Alaska Species Explorer


Common Name: Wolf-eel
Scientific Name: Anarrhichthys ocellatus
Size: up to 240cm (94in), 18.4kg (40.6lb)
Distribution: Eastern Aleutian Islands to southern California; Sea of Okhotsk and the Sea of Japan

Subtidal to 226m (740ft).  This bottom dwelling fish is common along rocky shorelines and areas with large boulders which form caves or crevices.

Life History:

Wolf-eels are believed to mate for life and a pair will occupy the same den year after year and possibly their entire life unless they are forced out by a larger wolf-eel or a Giant Pacific Octopus.  They begin pairing up at 4 years of age and reproduce at around 7 years.  The female lays an egg mass within the den and it is guarded by both the male and female.  The egg mass may have as many as 10,000 eggs and will hatch in around 16 weeks.  The larval wolf-eels are pelagic and will drift around in the upper part of the water column for up to 2 years before settling out.

Diet in the Wild:

Hard shelled invertebrates such as crabs, snails, sea urchin and mussels and some fish.  Wolf-eels have canines and molars and unlike most fish which swallow their food whole, the wolf-eel crushes and chews with its powerful jaws.

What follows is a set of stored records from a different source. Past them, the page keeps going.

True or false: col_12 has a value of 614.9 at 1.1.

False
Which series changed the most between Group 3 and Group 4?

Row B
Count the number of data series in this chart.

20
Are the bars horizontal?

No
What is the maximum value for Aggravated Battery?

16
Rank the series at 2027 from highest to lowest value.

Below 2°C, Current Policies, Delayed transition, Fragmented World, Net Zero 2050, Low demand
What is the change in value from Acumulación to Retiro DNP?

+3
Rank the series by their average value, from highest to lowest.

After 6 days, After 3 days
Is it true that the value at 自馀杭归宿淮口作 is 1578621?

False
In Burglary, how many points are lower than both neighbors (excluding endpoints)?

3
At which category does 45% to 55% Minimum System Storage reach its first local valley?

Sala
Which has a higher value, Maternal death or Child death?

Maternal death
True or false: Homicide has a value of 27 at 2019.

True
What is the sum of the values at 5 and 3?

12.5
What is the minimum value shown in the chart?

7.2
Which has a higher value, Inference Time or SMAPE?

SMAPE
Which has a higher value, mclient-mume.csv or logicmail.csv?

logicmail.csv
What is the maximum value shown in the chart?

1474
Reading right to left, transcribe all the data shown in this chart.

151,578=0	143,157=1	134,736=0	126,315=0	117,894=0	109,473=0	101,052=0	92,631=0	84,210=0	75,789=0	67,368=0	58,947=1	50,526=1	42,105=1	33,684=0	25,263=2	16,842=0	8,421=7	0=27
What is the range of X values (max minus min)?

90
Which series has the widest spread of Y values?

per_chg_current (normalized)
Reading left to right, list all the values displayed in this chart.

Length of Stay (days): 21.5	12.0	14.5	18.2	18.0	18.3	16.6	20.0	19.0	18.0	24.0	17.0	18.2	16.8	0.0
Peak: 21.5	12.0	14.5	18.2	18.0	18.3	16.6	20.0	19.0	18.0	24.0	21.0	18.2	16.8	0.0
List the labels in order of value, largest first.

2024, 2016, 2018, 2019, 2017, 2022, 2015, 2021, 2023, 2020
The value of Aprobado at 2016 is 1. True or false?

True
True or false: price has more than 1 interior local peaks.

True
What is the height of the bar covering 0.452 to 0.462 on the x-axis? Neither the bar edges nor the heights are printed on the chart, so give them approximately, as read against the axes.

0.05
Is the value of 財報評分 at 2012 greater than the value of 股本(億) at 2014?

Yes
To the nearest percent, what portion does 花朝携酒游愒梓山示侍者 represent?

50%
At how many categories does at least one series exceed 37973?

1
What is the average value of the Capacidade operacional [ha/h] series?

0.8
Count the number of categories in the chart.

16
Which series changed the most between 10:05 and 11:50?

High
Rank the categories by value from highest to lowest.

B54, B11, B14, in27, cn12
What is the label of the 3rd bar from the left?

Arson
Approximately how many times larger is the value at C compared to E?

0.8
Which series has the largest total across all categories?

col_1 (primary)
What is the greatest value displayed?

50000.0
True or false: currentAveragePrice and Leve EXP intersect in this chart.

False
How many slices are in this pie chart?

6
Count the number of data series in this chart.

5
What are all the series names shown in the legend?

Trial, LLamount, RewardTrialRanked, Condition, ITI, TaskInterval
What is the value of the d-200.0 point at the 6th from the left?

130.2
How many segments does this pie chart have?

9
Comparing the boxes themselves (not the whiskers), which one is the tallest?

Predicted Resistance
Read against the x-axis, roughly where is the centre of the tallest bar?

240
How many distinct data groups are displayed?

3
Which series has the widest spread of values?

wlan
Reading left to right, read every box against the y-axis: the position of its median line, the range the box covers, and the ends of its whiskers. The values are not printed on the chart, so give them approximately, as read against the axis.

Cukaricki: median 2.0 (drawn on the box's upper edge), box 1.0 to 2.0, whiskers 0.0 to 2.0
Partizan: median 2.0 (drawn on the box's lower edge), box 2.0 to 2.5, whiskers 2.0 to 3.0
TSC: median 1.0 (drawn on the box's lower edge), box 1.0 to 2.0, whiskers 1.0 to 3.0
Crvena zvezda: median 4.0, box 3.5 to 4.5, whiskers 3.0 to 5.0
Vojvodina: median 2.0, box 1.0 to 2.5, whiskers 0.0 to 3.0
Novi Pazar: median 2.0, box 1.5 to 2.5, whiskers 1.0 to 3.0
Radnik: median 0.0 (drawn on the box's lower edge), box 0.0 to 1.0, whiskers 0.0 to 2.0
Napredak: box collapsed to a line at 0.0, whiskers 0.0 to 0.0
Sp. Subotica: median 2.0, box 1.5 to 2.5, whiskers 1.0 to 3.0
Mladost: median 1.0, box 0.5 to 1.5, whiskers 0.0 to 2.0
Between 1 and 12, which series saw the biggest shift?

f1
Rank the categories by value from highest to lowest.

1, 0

Natural Predators: Eggs and Juveniles: many fish species; Adults: harbor seals and other marine mammals.
Population Status:

This species in not targeted by commercial or sport fisheries, possibly due to the infrequency of catching one, and populations are believed to be stable.  In Puget Sound and Hood Canal recreational harvest for wolf-eels is prohibited by the Washington Department of Fish and Wildlife due to their value to divers and underwater photographers.

Additional Information:

Adult wolf-eels have a grey mottled body with darker eye-spots on their back and dorsal fin.  In contrast, the juvenile wolf-eel is remarkably colorful, with spots and stripes of orange and yellow.

Fun Facts:
  • The wolf-eel is not an eel.  This is a common misnomer given its long, slender body and misleading common name.
  • Despite their fierce appearance, wolf-eels living in areas frequented by divers can become “tamed” and regularly interact with the human visitors to their world.
  • In native Alaskan culture only the shaman or medicine man was allowed the privilege of eating the flesh of this fish.